Ils étaient ensemble sur la photo : le père, Nidal Al-Sékali, un chômeur de Khan Younès, dans le sud de la bande de Gaza, âgé de 30 ans ; son épouse, Islam, 25 ans, voilée de la tête aux pieds, et leurs triplés, deux garçons et une fille, qui étaient nés quelques semaines plus tôt. Les actes d’état civil, posés sur les nourrissons emmitouflés, indiquaient leurs prénoms en arabe : Al Qods (Jérusalem), Assima (Capitale) et Falastine (Palestine). C’était en février 2018, peu après la reconnaissance officielle par Donald Trump de Jérusalem comme capitale de l’État d’Israël.
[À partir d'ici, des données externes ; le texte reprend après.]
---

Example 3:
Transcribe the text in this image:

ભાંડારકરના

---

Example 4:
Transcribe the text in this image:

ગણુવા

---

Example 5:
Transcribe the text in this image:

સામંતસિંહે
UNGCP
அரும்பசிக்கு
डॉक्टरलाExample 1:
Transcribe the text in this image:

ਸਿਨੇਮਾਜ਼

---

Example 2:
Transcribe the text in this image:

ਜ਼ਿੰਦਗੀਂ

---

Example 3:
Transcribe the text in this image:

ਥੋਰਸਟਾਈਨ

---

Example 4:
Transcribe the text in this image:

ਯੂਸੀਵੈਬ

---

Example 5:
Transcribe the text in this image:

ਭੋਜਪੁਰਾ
La décision américaine avait provoqué des heurts quasi quotidiens dans les territoires palestiniens, notamment à Gaza où le Hamas avait exhorté la population à une « nouvelle intifada ». Répondant aux jets de pierres et aux tirs de roquettes, des frappes de représailles israéliennes avaient fait plusieurs morts et de nombreux blessés. On enterrait les « martyrs », tandis que la vie continuait, ponctuée par les premiers vagissements dans les maternités de Khan Younès et d’ailleurs.

Quel prénom supplémentaire ce couple de Gazaouis aurait-il choisi si le Tout-Puissant l’avait gratifié, non pas de triplés, mais de quadruplés ? Probablement un adjectif. Les actes de naissance, placés côte à côte, ne se seraient pas contentés de répliquer à Donald Trump. Ils auraient exprimé une impatience, une douleur, une espérance ou une désillusion. Jérusalem, capitale (officielle, éternelle, indivisible, sacrée, usurpée…) de la Palestine (oubliée, meurtrie, chérie, occupée, reconstituée…) Des quatre prénoms, c’est sans doute celui-là qui aurait été le plus lourd à porter.